(TASK DATA):
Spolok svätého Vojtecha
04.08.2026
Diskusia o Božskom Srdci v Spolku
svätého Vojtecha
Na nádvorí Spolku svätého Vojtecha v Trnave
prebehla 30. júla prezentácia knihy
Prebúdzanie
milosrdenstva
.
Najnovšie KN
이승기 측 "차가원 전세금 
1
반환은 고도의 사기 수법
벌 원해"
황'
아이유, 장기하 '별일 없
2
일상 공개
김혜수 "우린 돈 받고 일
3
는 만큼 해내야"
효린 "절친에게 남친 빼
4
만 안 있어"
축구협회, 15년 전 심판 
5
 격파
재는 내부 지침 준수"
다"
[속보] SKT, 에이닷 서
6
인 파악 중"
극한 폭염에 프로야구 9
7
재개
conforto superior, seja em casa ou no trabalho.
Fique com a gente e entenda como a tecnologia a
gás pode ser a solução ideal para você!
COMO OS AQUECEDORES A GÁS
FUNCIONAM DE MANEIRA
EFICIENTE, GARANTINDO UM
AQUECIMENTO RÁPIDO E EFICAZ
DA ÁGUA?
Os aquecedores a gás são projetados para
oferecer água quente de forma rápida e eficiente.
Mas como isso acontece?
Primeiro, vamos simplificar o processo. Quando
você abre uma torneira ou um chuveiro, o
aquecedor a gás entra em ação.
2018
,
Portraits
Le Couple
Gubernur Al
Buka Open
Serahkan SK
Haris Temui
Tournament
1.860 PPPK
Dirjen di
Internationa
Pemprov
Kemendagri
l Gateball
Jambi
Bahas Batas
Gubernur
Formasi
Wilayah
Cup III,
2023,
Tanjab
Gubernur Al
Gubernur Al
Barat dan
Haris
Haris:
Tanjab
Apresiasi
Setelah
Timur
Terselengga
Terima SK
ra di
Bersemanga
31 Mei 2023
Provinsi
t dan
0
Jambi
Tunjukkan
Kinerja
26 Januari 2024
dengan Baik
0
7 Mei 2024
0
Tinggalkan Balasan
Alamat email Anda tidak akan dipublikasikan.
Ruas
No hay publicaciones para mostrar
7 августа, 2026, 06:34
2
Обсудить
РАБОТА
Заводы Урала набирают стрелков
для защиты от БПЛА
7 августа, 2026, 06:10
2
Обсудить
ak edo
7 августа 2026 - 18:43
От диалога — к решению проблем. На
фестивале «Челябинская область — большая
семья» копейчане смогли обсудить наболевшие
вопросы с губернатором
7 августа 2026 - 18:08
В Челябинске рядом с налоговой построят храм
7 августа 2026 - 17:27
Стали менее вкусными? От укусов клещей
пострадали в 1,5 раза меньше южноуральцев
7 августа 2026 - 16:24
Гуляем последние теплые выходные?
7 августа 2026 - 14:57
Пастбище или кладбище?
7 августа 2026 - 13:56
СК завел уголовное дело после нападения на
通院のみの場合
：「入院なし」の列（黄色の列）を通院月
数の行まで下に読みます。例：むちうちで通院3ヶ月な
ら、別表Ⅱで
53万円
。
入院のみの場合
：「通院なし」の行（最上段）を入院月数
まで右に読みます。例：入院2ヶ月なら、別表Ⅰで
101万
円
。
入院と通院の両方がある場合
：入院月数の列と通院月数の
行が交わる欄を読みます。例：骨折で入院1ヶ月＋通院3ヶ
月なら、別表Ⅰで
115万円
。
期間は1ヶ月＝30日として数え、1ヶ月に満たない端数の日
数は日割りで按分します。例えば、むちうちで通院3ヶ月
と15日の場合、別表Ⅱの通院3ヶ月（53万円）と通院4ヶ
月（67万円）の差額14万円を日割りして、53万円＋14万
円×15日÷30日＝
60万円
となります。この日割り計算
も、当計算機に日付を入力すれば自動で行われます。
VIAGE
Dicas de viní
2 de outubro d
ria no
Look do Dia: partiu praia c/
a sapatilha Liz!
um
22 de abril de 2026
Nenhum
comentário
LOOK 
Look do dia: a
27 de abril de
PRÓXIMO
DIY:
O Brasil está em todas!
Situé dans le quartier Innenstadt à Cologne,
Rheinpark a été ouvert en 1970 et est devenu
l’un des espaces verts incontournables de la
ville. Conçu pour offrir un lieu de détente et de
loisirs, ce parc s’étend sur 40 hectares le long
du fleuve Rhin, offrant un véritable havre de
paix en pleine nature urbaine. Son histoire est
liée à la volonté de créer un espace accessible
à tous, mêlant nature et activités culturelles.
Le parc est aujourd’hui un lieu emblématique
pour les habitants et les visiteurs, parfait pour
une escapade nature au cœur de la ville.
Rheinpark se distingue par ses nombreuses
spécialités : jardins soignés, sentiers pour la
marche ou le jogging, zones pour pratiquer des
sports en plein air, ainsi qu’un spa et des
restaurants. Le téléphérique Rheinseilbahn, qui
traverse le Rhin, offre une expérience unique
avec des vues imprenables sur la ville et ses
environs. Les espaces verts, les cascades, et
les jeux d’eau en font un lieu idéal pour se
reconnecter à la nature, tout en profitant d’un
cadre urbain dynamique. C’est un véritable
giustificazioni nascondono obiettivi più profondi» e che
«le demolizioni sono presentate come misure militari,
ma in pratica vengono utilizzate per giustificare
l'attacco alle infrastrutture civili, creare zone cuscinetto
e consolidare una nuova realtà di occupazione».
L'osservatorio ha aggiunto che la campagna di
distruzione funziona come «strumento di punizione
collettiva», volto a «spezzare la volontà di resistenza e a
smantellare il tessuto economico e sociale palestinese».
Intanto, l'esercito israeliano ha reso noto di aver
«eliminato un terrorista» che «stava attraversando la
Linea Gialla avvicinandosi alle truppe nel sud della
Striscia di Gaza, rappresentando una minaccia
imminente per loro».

(WORK INSTRUCTION): Can you convert all of the data above into a Markdown table with two columns, Row for the row number and Line for the text of each line, leaving out any blank lines?

(RESPONSE):
| Row | Line |
|---|---|
| 1 | Spolok svätého Vojtecha |
| 2 | 04.08.2026 |
| 3 | Diskusia o Božskom Srdci v Spolku |
| 4 | svätého Vojtecha |
| 5 | Na nádvorí Spolku svätého Vojtecha v Trnave |
| 6 | prebehla 30. júla prezentácia knihy |
| 7 | Prebúdzanie |
| 8 | milosrdenstva |
| 9 | . |
| 10 | Najnovšie KN |
| 11 | 이승기 측 "차가원 전세금  |
| 12 | 1 |
| 13 | 반환은 고도의 사기 수법 |
| 14 | 벌 원해" |
| 15 | 황' |
| 16 | 아이유, 장기하 '별일 없 |
| 17 | 2 |
| 18 | 일상 공개 |
| 19 | 김혜수 "우린 돈 받고 일 |
| 20 | 3 |
| 21 | 는 만큼 해내야" |
| 22 | 효린 "절친에게 남친 빼 |
| 23 | 4 |
| 24 | 만 안 있어" |
| 25 | 축구협회, 15년 전 심판  |
| 26 | 5 |
| 27 |  격파 |
| 28 | 재는 내부 지침 준수" |
| 29 | 다" |
| 30 | [속보] SKT, 에이닷 서 |
| 31 | 6 |
| 32 | 인 파악 중" |
| 33 | 극한 폭염에 프로야구 9 |
| 34 | 7 |
| 35 | 재개 |
| 36 | conforto superior, seja em casa ou no trabalho. |
| 37 | Fique com a gente e entenda como a tecnologia a |
| 38 | gás pode ser a solução ideal para você! |
| 39 | COMO OS AQUECEDORES A GÁS |
| 40 | FUNCIONAM DE MANEIRA |
| 41 | EFICIENTE, GARANTINDO UM |
| 42 | AQUECIMENTO RÁPIDO E EFICAZ |
| 43 | DA ÁGUA? |
| 44 | Os aquecedores a gás são projetados para |
| 45 | oferecer água quente de forma rápida e eficiente. |
| 46 | Mas como isso acontece? |
| 47 | Primeiro, vamos simplificar o processo. Quando |
| 48 | você abre uma torneira ou um chuveiro, o |
| 49 | aquecedor a gás entra em ação. |
| 50 | 2018 |
| 51 | , |
| 52 | Portraits |
| 53 | Le Couple |
| 54 | Gubernur Al |
| 55 | Buka Open |
| 56 | Serahkan SK |
| 57 | Haris Temui |
| 58 | Tournament |
| 59 | 1.860 PPPK |
| 60 | Dirjen di |
| 61 | Internationa |
| 62 | Pemprov |
| 63 | Kemendagri |
| 64 | l Gateball |
| 65 | Jambi |
| 66 | Bahas Batas |
| 67 | Gubernur |
| 68 | Formasi |
| 69 | Wilayah |
| 70 | Cup III, |
| 71 | 2023, |
| 72 | Tanjab |
| 73 | Gubernur Al |
| 74 | Gubernur Al |
| 75 | Barat dan |
| 76 | Haris |
| 77 | Haris: |
| 78 | Tanjab |
| 79 | Apresiasi |
| 80 | Setelah |
| 81 | Timur |
| 82 | Terselengga |
| 83 | Terima SK |
| 84 | ra di |
| 85 | Bersemanga |
| 86 | 31 Mei 2023 |
| 87 | Provinsi |
| 88 | t dan |
| 89 | 0 |
| 90 | Jambi |
| 91 | Tunjukkan |
| 92 | Kinerja |
| 93 | 26 Januari 2024 |
| 94 | dengan Baik |
| 95 | 0 |
| 96 | 7 Mei 2024 |
| 97 | 0 |
| 98 | Tinggalkan Balasan |
| 99 | Alamat email Anda tidak akan dipublikasikan. |
| 100 | Ruas |
| 101 | No hay publicaciones para mostrar |
| 102 | 7 августа, 2026, 06:34 |
| 103 | 2 |
| 104 | Обсудить |
| 105 | РАБОТА |
| 106 | Заводы Урала набирают стрелков |
| 107 | для защиты от БПЛА |
| 108 | 7 августа, 2026, 06:10 |
| 109 | 2 |
| 110 | Обсудить |
| 111 | ak edo |
| 112 | 7 августа 2026 - 18:43 |
| 113 | От диалога — к решению проблем. На |
| 114 | фестивале «Челябинская область — большая |
| 115 | семья» копейчане смогли обсудить наболевшие |
| 116 | вопросы с губернатором |
| 117 | 7 августа 2026 - 18:08 |
| 118 | В Челябинске рядом с налоговой построят храм |
| 119 | 7 августа 2026 - 17:27 |
| 120 | Стали менее вкусными? От укусов клещей |
| 121 | пострадали в 1,5 раза меньше южноуральцев |
| 122 | 7 августа 2026 - 16:24 |
| 123 | Гуляем последние теплые выходные? |
| 124 | 7 августа 2026 - 14:57 |
| 125 | Пастбище или кладбище? |
| 126 | 7 августа 2026 - 13:56 |
| 127 | СК завел уголовное дело после нападения на |
| 128 | 通院のみの場合 |
| 129 | ：「入院なし」の列（黄色の列）を通院月 |
| 130 | 数の行まで下に読みます。例：むちうちで通院3ヶ月な |
| 131 | ら、別表Ⅱで |
| 132 | 53万円 |
| 133 | 。 |
| 134 | 入院のみの場合 |
| 135 | ：「通院なし」の行（最上段）を入院月数 |
| 136 | まで右に読みます。例：入院2ヶ月なら、別表Ⅰで |
| 137 | 101万 |
| 138 | 円 |
| 139 | 。 |
| 140 | 入院と通院の両方がある場合 |
| 141 | ：入院月数の列と通院月数の |
| 142 | 行が交わる欄を読みます。例：骨折で入院1ヶ月＋通院3ヶ |
| 143 | 月なら、別表Ⅰで |
| 144 | 115万円 |
| 145 | 。 |
| 146 | 期間は1ヶ月＝30日として数え、1ヶ月に満たない端数の日 |
| 147 | 数は日割りで按分します。例えば、むちうちで通院3ヶ月 |
| 148 | と15日の場合、別表Ⅱの通院3ヶ月（53万円）と通院4ヶ |
| 149 | 月（67万円）の差額14万円を日割りして、53万円＋14万 |
| 150 | 円×15日÷30日＝ |
| 151 | 60万円 |
| 152 | となります。この日割り計算 |
| 153 | も、当計算機に日付を入力すれば自動で行われます。 |
| 154 | VIAGE |
| 155 | Dicas de viní |
| 156 | 2 de outubro d |
| 157 | ria no |
| 158 | Look do Dia: partiu praia c/ |
| 159 | a sapatilha Liz! |
| 160 | um |
| 161 | 22 de abril de 2026 |
| 162 | Nenhum |
| 163 | comentário |
| 164 | LOOK  |
| 165 | Look do dia: a |
| 166 | 27 de abril de |
| 167 | PRÓXIMO |
| 168 | DIY: |
| 169 | O Brasil está em todas! |
| 170 | Situé dans le quartier Innenstadt à Cologne, |
| 171 | Rheinpark a été ouvert en 1970 et est devenu |
| 172 | l’un des espaces verts incontournables de la |
| 173 | ville. Conçu pour offrir un lieu de détente et de |
| 174 | loisirs, ce parc s’étend sur 40 hectares le long |
| 175 | du fleuve Rhin, offrant un véritable havre de |
| 176 | paix en pleine nature urbaine. Son histoire est |
| 177 | liée à la volonté de créer un espace accessible |
| 178 | à tous, mêlant nature et activités culturelles. |
| 179 | Le parc est aujourd’hui un lieu emblématique |
| 180 | pour les habitants et les visiteurs, parfait pour |
| 181 | une escapade nature au cœur de la ville. |
| 182 | Rheinpark se distingue par ses nombreuses |
| 183 | spécialités : jardins soignés, sentiers pour la |
| 184 | marche ou le jogging, zones pour pratiquer des |
| 185 | sports en plein air, ainsi qu’un spa et des |
| 186 | restaurants. Le téléphérique Rheinseilbahn, qui |
| 187 | traverse le Rhin, offre une expérience unique |
| 188 | avec des vues imprenables sur la ville et ses |
| 189 | environs. Les espaces verts, les cascades, et |
| 190 | les jeux d’eau en font un lieu idéal pour se |
| 191 | reconnecter à la nature, tout en profitant d’un |
| 192 | cadre urbain dynamique. C’est un véritable |
| 193 | giustificazioni nascondono obiettivi più profondi» e che |
| 194 | «le demolizioni sono presentate come misure militari, |
| 195 | ma in pratica vengono utilizzate per giustificare |
| 196 | l'attacco alle infrastrutture civili, creare zone cuscinetto |
| 197 | e consolidare una nuova realtà di occupazione». |
| 198 | L'osservatorio ha aggiunto che la campagna di |
| 199 | distruzione funziona come «strumento di punizione |
| 200 | collettiva», volto a «spezzare la volontà di resistenza e a |
| 201 | smantellare il tessuto economico e sociale palestinese». |
| 202 | Intanto, l'esercito israeliano ha reso noto di aver |
| 203 | «eliminato un terrorista» che «stava attraversando la |
| 204 | Linea Gialla avvicinandosi alle truppe nel sud della |
| 205 | Striscia di Gaza, rappresentando una minaccia |
| 206 | imminente per loro». |